QUALIFYING FOR EARN INCOME TAX CREDIT
Some taxpayers with lower-paying jobs may be eligible for an earned income tax credit (EITC), based on their income levels. The EITC is a refundable credit; if the credit amount exceeds the taxpayer’s tax liability, the taxpayer may receive a refund for the excess. The number of returns claiming the EITC has grown in recent years: The IRS reports that 27 million taxpayers received $63 billion in EITC in 2012.
First, let’s discuss what Earned Income is:
As indicated by its name, this credit is available only to taxpayers who have earned income. If a taxpayer is married and files a joint return, this requirement is met if at least one of the spouses works and has earned income.
Earned income includes:
- Wages, salaries, tips, and other taxable employee pay (when includible in the taxpayer’s gross income for the tax year);
- Net earnings from self-employment (if the taxpayer owns a business or is a minister or member of a religious order); and
- Gross income received as a statutory employee.
It does not include (among other things) interest and dividends; pensions and annuities; alimony and child support; and welfare benefits and unemployment compensation.
Taxable disability benefits received under an employer’s disability retirement plan are earned income until the taxpayer reaches minimum retirement age (generally, the earliest age at which a taxpayer could have received a pension or annuity if he or she were not disabled). Once a taxpayer reaches minimum retirement age, these payments are taxable as a pension and are not earned income. (Note: Payments from a disability insurance policy for which the taxpayer paid the premiums are not earned income, regardless of the taxpayer’s age.)
Foreign earned income. A taxpayer cannot claim the EITC if he or she has foreign earned income.
Investment income. A taxpayer may have only a limited amount of investment income; for 2013, this amount must be $3,300 or less. For 2014, the amount is $3,350 or less. Investment income generally includes interest (including tax-exempt interest), dividends, capital gain net income, net rental income, net royalty income, and net passive activity income. Gain treated as long-term capital gain under Sec. 1231(a)(1) will not be considered investment income.

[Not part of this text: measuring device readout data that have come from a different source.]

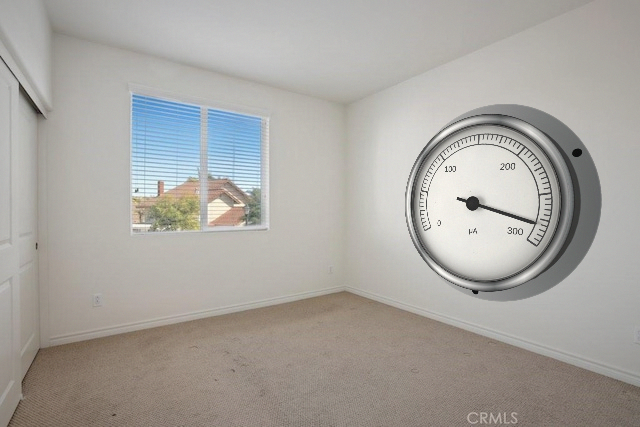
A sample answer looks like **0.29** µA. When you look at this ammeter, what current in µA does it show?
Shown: **280** µA
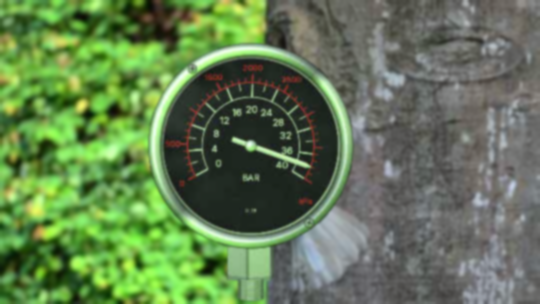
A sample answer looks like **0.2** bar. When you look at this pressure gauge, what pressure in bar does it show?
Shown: **38** bar
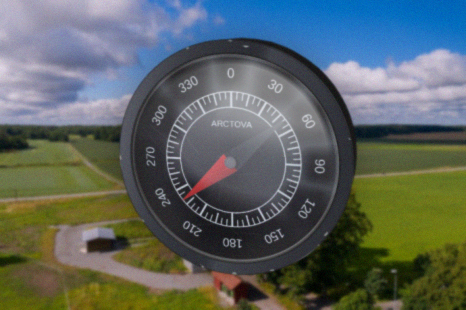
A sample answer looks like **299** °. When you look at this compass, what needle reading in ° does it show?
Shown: **230** °
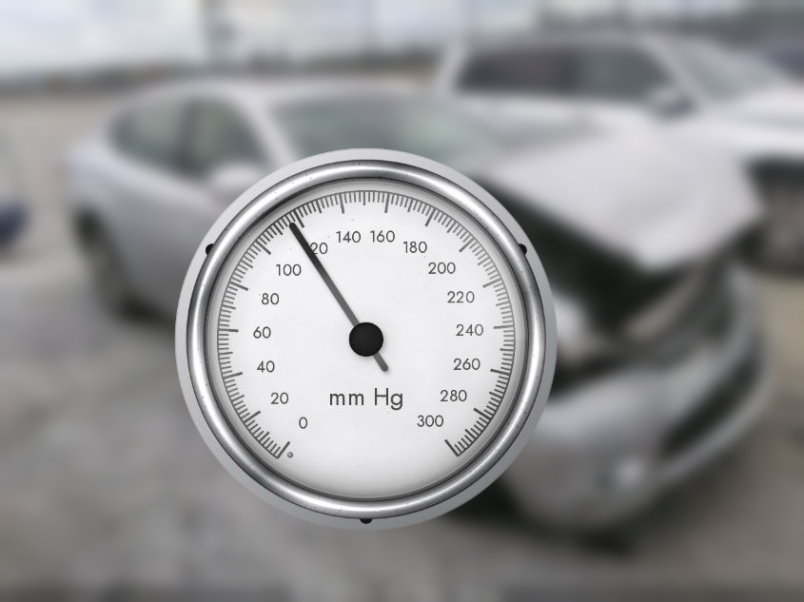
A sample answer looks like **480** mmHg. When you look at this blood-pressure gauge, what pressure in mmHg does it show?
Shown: **116** mmHg
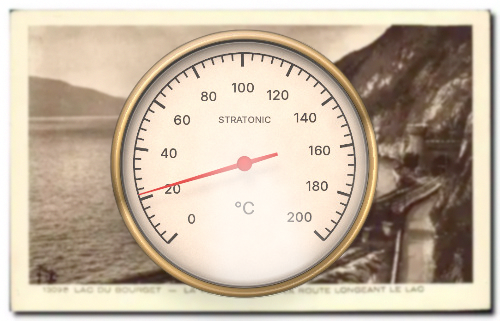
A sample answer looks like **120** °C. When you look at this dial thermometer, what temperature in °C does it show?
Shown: **22** °C
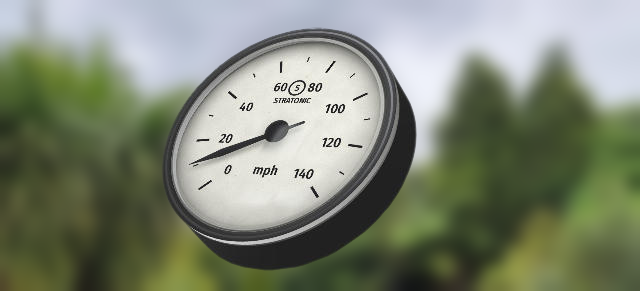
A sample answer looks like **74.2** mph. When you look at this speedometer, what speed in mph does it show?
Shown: **10** mph
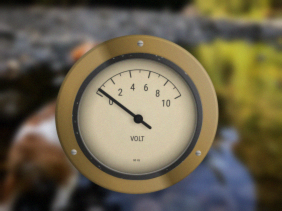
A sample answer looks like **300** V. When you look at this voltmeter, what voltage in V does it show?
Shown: **0.5** V
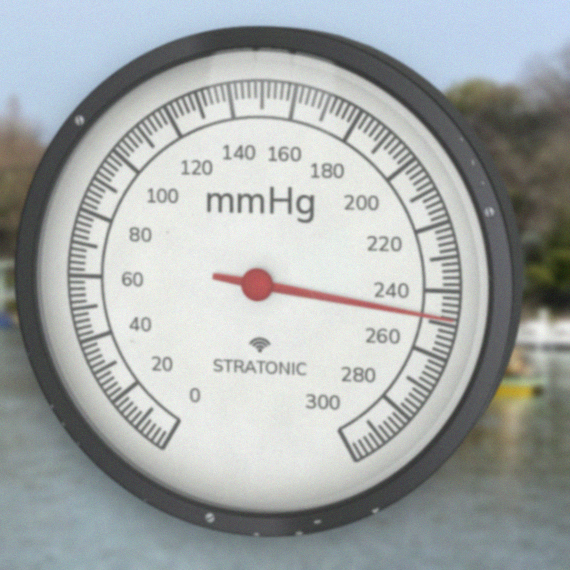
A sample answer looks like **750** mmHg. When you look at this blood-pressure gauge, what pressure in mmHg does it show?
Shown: **248** mmHg
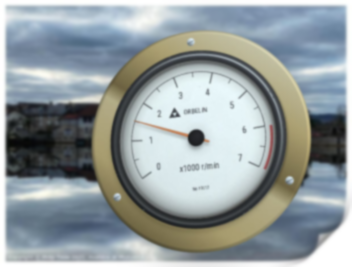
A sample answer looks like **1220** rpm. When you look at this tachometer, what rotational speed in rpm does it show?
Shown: **1500** rpm
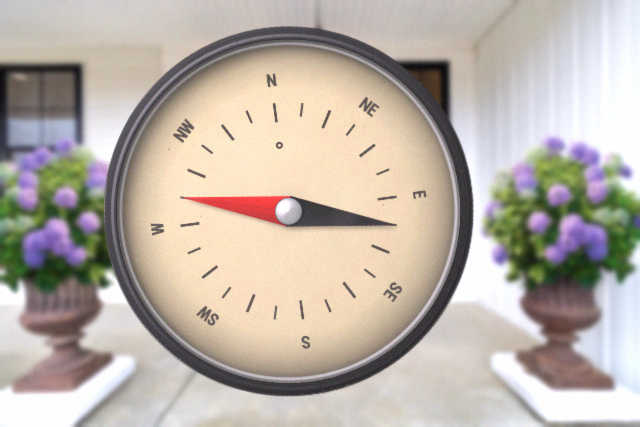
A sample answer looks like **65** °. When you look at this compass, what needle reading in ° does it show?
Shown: **285** °
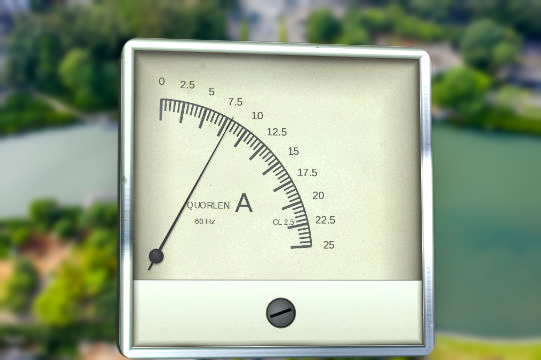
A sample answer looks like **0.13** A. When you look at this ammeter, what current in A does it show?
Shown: **8** A
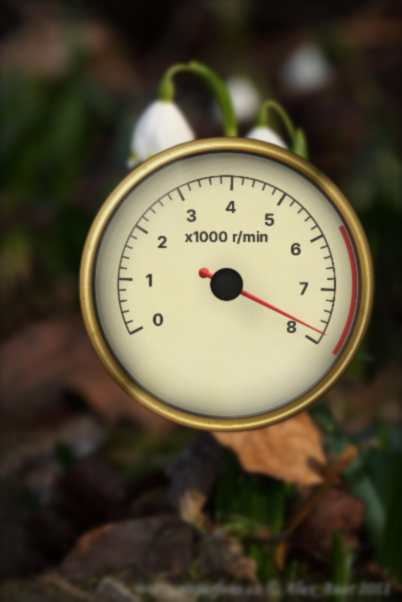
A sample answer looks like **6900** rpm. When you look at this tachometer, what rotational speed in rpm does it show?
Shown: **7800** rpm
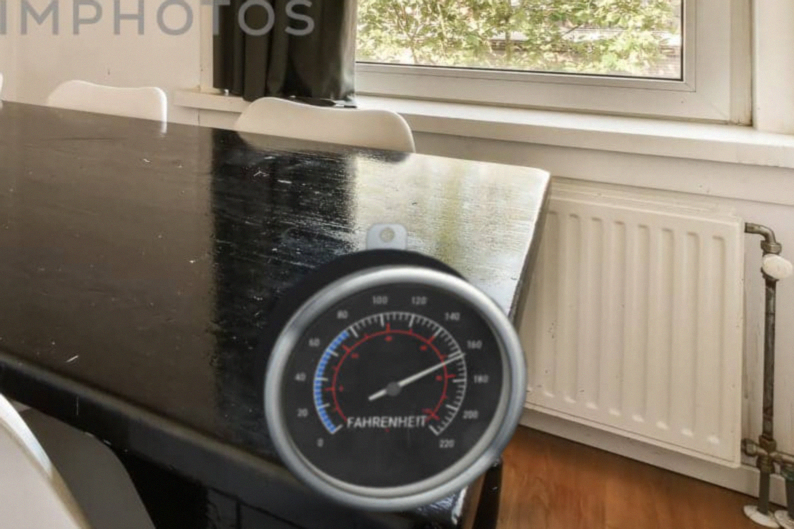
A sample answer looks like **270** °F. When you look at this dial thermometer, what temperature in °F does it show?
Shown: **160** °F
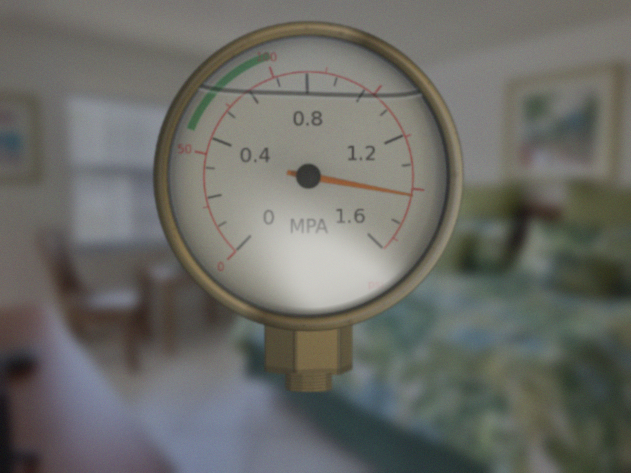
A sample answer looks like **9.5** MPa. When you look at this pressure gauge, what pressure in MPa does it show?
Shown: **1.4** MPa
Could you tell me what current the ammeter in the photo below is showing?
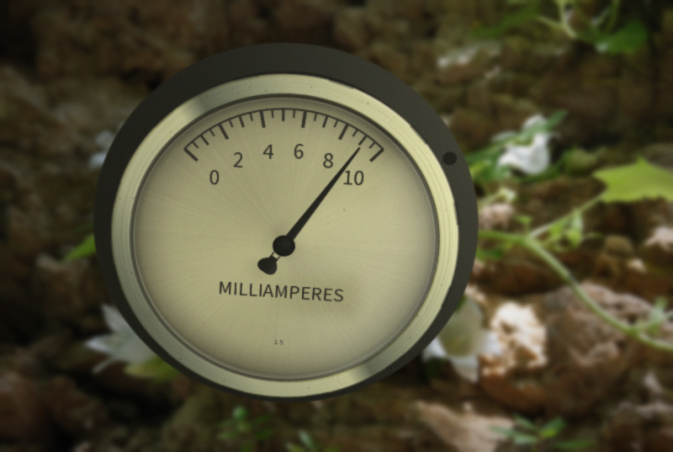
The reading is 9 mA
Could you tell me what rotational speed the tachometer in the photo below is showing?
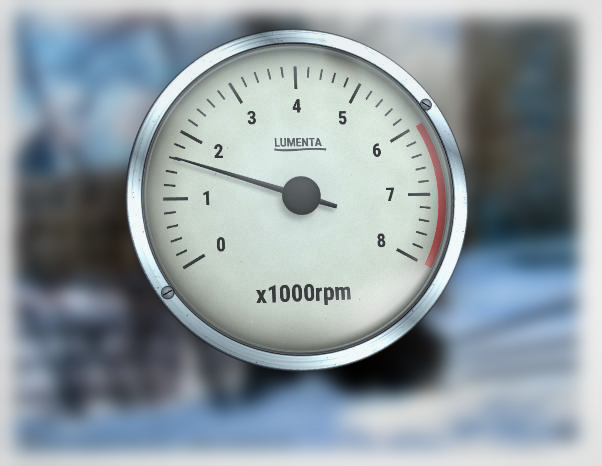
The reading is 1600 rpm
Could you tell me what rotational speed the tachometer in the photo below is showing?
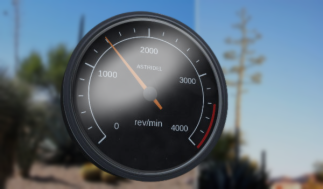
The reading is 1400 rpm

AGI limits. Only taxpayers with income below certain levels are eligible for the EITC. These amounts differ, depending on whether the taxpayer is married and on how many children (if any) the taxpayer has. As a taxpayer’s AGI increases, the credit is phased out, with taxpayers above certain income levels not eligible for any credit at all.
However, there are many requirements that must be met to qualify:
Citizenship. To qualify for the EITC, the taxpayer (and spouse, if married) must be a U.S. citizen (or a resident alien) for the entire year.
Nonresident alien. If the taxpayer (or spouse) is a nonresident alien for any part of the year, he or she cannot claim the EITC unless the taxpayer files jointly with his or her spouse. This filing status may be used only if one spouse is a U.S. citizen (or resident alien) and the nonresident spouse elects to be treated as a U.S. resident. If they make this election, the couple will be subject to U.S. tax on their worldwide income, not just the amounts earned in the United States.
Social Security numbers. The taxpayer (and spouse, if married and filing jointly) must have a valid Social Security number. This is also a requirement for any qualifying child.
Note: A taxpayer or spouse who has an individual taxpayer identification number (ITIN) (rather than a Social Security number) is not eligible to claim the EITC.
Filing status. If the taxpayer is married, he or she must generally file as “married filing jointly”; a taxpayer filing as “married filing separately” cannot claim the EITC.